● WHAT YOU WILL DO
Copy the records word for word, from their start through the line containing "scientific name: Varanus salvator", with that line included.

** Start of DATASET EXTRACT **

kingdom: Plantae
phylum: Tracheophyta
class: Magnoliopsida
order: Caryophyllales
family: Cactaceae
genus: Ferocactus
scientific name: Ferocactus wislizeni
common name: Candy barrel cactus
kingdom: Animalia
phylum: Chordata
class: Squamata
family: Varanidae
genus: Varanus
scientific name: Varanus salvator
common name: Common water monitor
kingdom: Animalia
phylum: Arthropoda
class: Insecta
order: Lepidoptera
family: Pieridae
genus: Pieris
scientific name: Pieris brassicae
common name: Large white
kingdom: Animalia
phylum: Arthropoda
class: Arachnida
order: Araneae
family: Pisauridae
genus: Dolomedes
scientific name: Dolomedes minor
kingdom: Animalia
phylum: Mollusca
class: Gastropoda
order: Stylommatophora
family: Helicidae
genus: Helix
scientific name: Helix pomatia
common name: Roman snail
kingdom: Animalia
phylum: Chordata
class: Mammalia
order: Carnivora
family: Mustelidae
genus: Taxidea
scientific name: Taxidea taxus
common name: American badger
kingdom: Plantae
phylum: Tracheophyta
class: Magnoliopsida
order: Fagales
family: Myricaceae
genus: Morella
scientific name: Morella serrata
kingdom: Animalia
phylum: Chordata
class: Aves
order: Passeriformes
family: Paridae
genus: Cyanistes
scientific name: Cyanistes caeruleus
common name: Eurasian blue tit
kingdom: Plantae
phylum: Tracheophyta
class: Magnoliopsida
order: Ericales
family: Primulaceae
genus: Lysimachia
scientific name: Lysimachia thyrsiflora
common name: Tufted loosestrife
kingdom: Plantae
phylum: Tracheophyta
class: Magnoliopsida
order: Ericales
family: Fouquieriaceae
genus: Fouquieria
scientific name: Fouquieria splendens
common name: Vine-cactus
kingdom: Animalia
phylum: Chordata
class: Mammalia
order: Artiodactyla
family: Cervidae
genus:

** End of DATASET EXTRACT **

● FULL ANSWER
kingdom: Plantae
phylum: Tracheophyta
class: Magnoliopsida
order: Caryophyllales
family: Cactaceae
genus: Ferocactus
scientific name: Ferocactus wislizeni
common name: Candy barrel cactus
kingdom: Animalia
phylum: Chordata
class: Squamata
family: Varanidae
genus: Varanus
scientific name: Varanus salvator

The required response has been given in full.